06 February 2011

I was thinking the other night about egitd, the erlang git-daemon that github wrote because they didn’t like the one included with git. They had some neat stuff like pattern matching the URLs to repo paths, better error messages and better logging. It all sounded really cool back in mid-2008 when it was announced, they even deployed it for a while but then I never heard any more about it.

So, I looked it up. It turns out that they had to abandon it because of performance issues:

This software was in production use at github.com for a short time until it became obvious that the communications model was flawed.
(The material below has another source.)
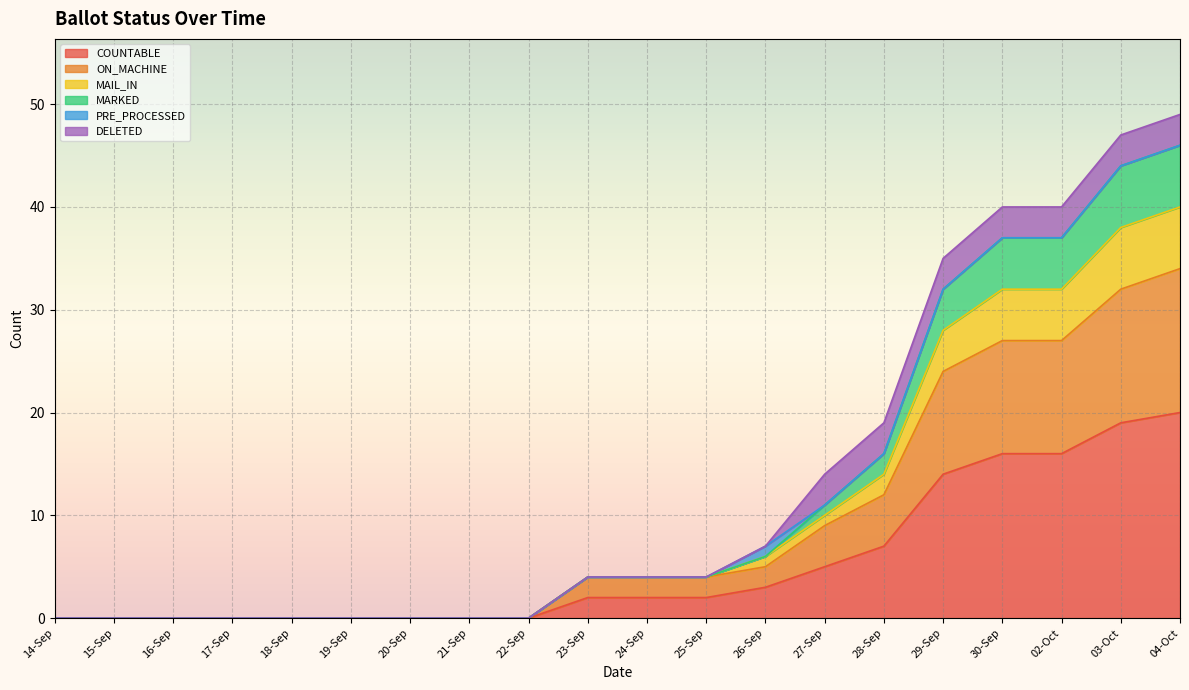

The value of COUNTABLE at 22-Sep is -8. True or false?

False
To be specific, if the upload-pack takes a long time to respond (for big repos), either the timeouts have to be increased to unreasonable values (slowing the entire transfer down), or some connections will timeout and fail.

Well, that’s not so cool. I didn’t really see why Erlang wasn’t suitable for this task so I glanced over the code (very briefly). I saw a fair amount of scope for optimization and I decided to see what the problems with egitd were and if they could be solved. The main reasons I’d like to do this are:

  • Prove that Erlang was suitable for this task
  • Illustrate some Erlang best-practices
  • Document how to optimize an Erlang project
  • Maybe learn some more tricks along the way

Things I’m not trying to do:

  • Make mojombo and/or github look bad
  • Advocate anyone actually use egitd

egitd is just a good example of an Erlang codebase that has some problems and I have no familiarity with. I learned a lot doing optimization on gen_smtp and I didn’t think to document that knowledge at the time, hopefully this time around I can.

I plan to try to write a series of articles where I explore the egitd codebase and explain what I’m fixing and why, I have no idea how long it’ll take or when/if it’ll be done. I’m not even sure what exactly the ‘upload-pack’ problem is, but I guess I’ll be done when I can understand what the root issue was and if/how it can be fixed.